Hortonworks, which expects to formally support Spark in its distribution later this year, has taken a slower, more cautious approach toward Spark than its competitors. It recently announced that Spark (which is in pre-release on the Hortonworks Data Platform) was certified on YARN, even though Spark has been running on YARN on other Hadoop distros.
Cloudera’s inclination to stake an early bet on Spark shows its willingness to listen to customers, says Denny Lee, who manages the Hadoop cluster at Concur, the travel and expense report management company that we profiled earlier this week. “It’s not like they decided to do the Gazzang acquisition or be earlier supporter of Spark in a vacuum. They’re listening to their customers,” Lee tells Datanami. “They’ve got that really awesome balance between being there for the enterprise, but also being bleeding edge in other aspects.”
The truth is that, while Spark has captured the attention of many big data practitioners, it is still a bit on the bleeding edge. But with a small army of community developers behind it–Spark has more followers than MapReduce, Girpah, Storm, and Tez–it won’t stay that way for long.
The big data software space doesn’t stand still for long, and neither does Databricks, which last week launched Databricks Cloud, a hosted environment that allows developers to get started building analytic pipelines with Spark, without involving Hadoop clusters. The Databricks Cloud is currently in beta, with a GA announcement later this year.

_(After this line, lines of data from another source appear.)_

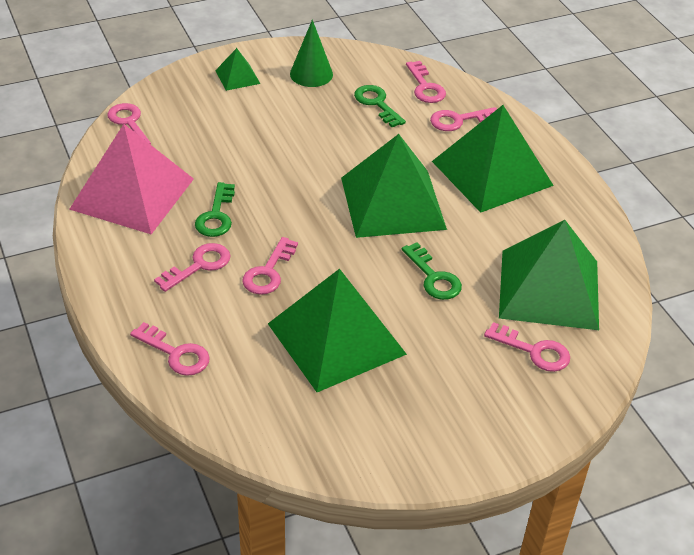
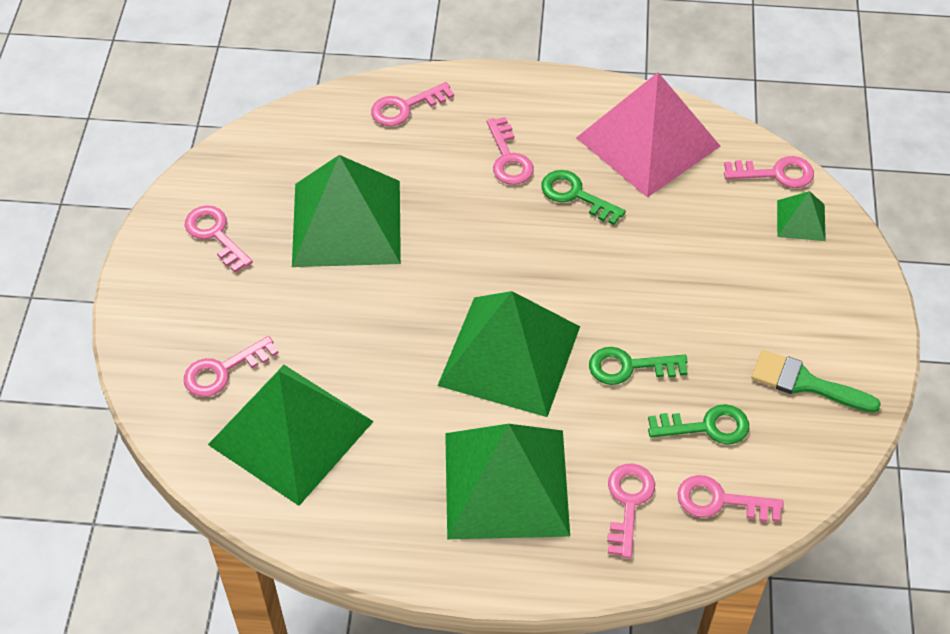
camera: 120 degrees right, 10 degrees up
(237, 77) = (830, 303): green pyramid -> green pyramid (801, 220)
(268, 272) = (467, 206): pink key -> pink key (215, 234)
(311, 74) = (805, 383): green cone -> green brush
(433, 277) = (374, 337): green key -> green key (629, 367)

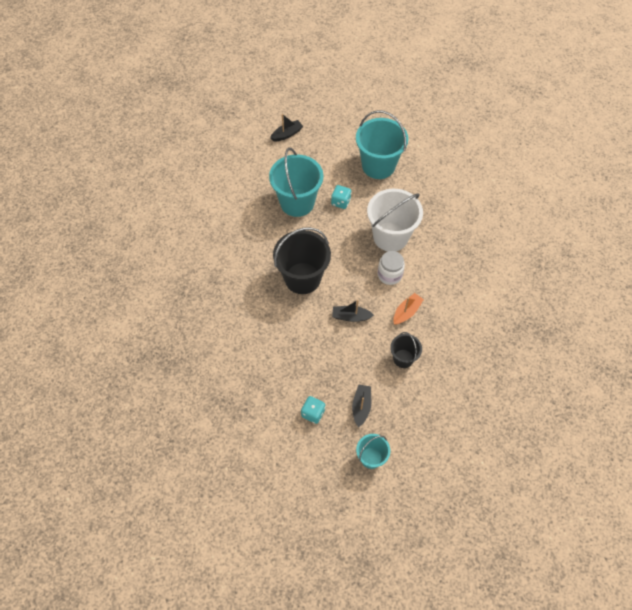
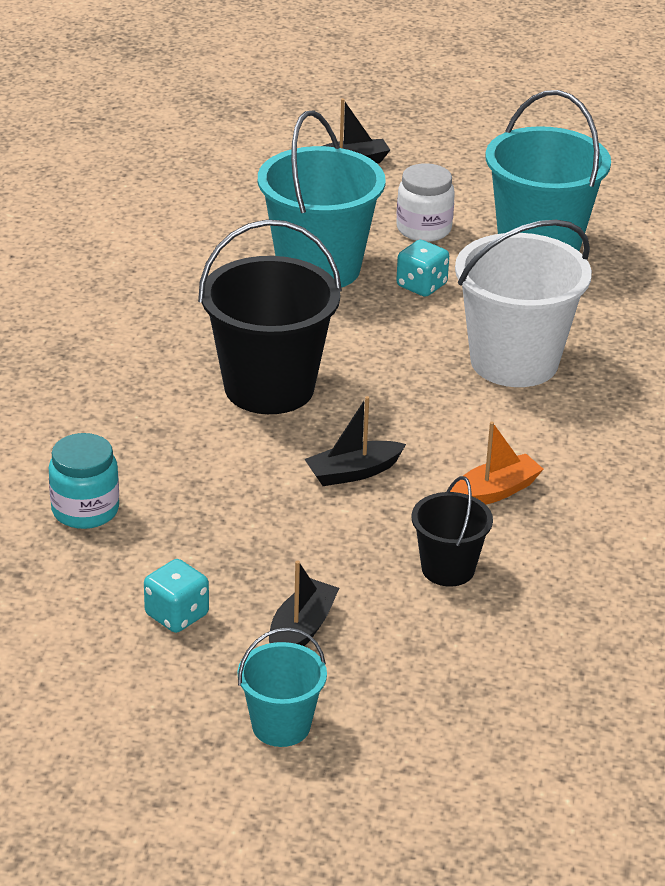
camera: 15 degrees right, 25 degrees down
(257, 367) = (85, 510): none -> turquoise jar
(351, 317) = (353, 472): black boat -> black boat turned 45 degrees counterclockwise
(389, 274) = (482, 422): white jar -> white jar (423, 229)

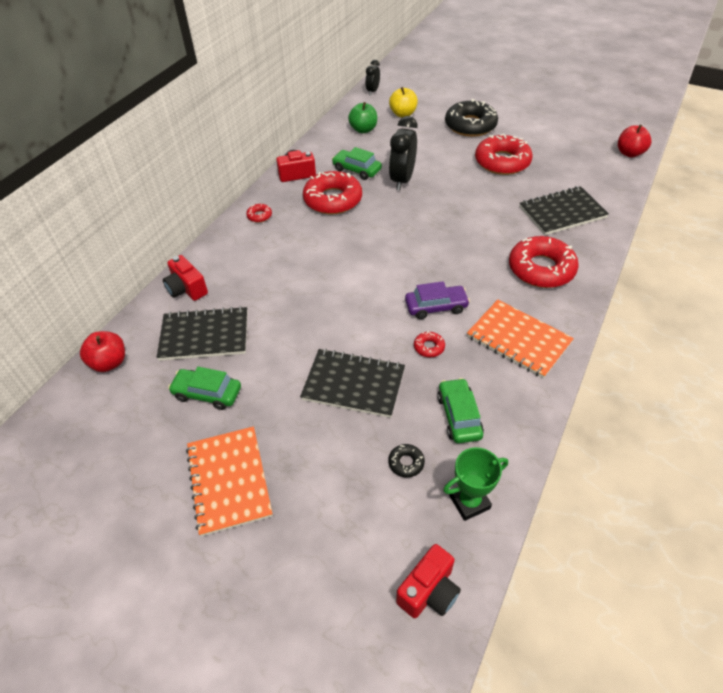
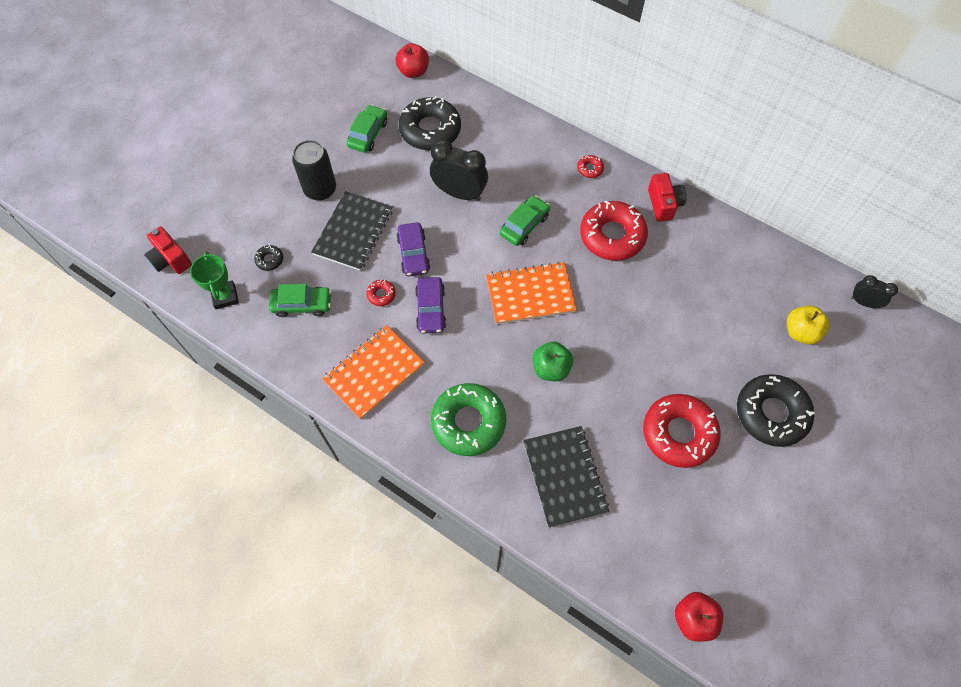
camera: 95 degrees right, 15 degrees up
(187, 289) = (489, 115): red camera -> none
(204, 335) = (430, 130): black notebook -> black donut
(229, 481) = (287, 149): orange notebook -> orange notebook (530, 294)
(294, 429) = (320, 189): none -> black can
(356, 170) = (669, 264): green car -> green car (524, 225)
(363, 130) = (759, 280): green apple -> green apple (551, 368)
(374, 328) = (413, 254): none -> purple car
(402, 180) = (645, 309): black clock -> black clock (459, 193)
(541, 269) = (468, 422): red donut -> green donut

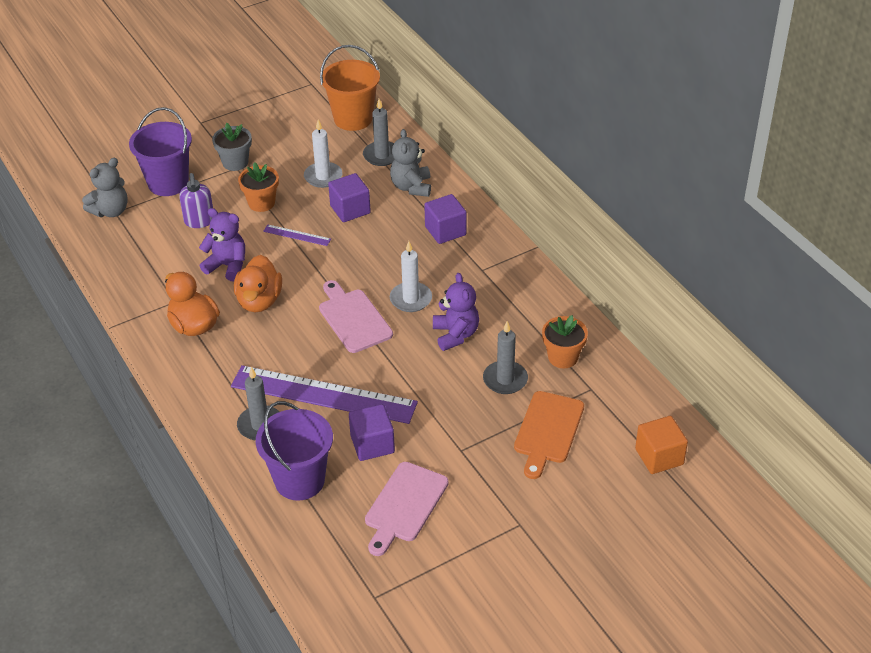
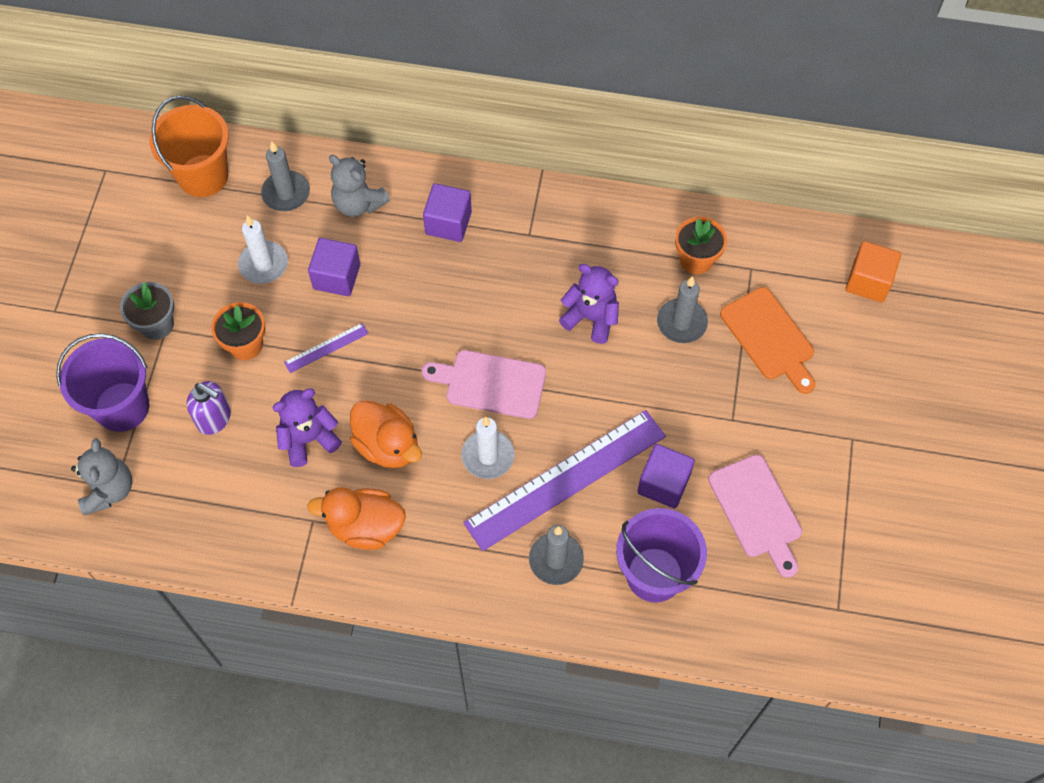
camera: 50 degrees left, 20 degrees up
(411, 299) = (511, 319): white candle -> white candle (488, 456)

“We are hiring developers as fast as we can–only the highest quality,” Databricks CEO Ion Stoica tells Datanami. “We want to scale up very fast.”
Those developers will be involved with several Hadoop integration projects in the coming months. At the Spark Summit, Databricks announced that it’s working with Hadoop distributors Cloudera, MapR, IBM, and Intel to “standardize” Spark and to establish a way to bring Hadoop engines that previously ran with a MapReduce backend–like Hive, Pig, and Sqoop–to use Spark instead.
The first order of business will be to develop a version of the Hive SQL interface that uses Spark, which the vendors say will significantly improve Hive performance. However it’s not expected that Hive-on-Spark will replace Cloudera’s Impala or other similar efforts to improve SQL access on Hadoop.